Dataset entries
===
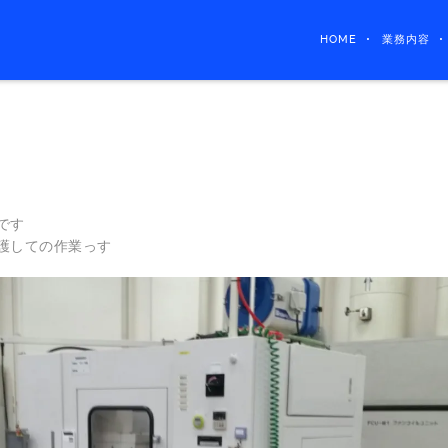
HOME
業務内容
運
です
護しての作業っす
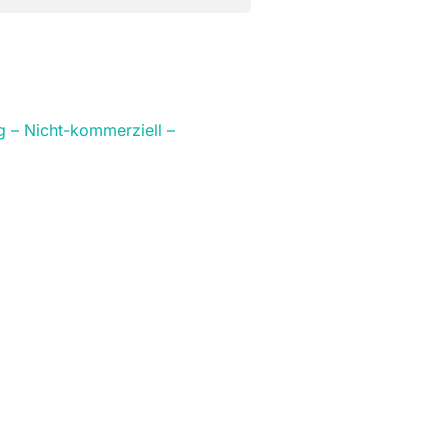
– Nicht-kommerziell –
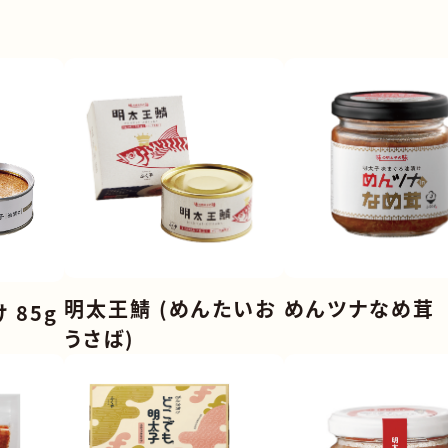
ーマーケット
常温
ごはんの
品店・ホテル
冷凍
九州フェ
店
季節イベ
ニ
季節イベ
菓子製造業
季節イベ
・総菜店
季節イベ
明太王鯖 (めんたいお
めんツナなめ茸
 85g
うさば)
===
Would you give the data above again word for word, minus the pictures?

**YOUR SOLUTION**
HOME
業務内容
運
です
護しての作業っす
– Nicht-kommerziell –
ーマーケット
常温
ごはんの
品店・ホテル
冷凍
九州フェ
店
季節イベ
ニ
季節イベ
菓子製造業
季節イベ
・総菜店
季節イベ
明太王鯖 (めんたいお
めんツナなめ茸
 85g
うさば)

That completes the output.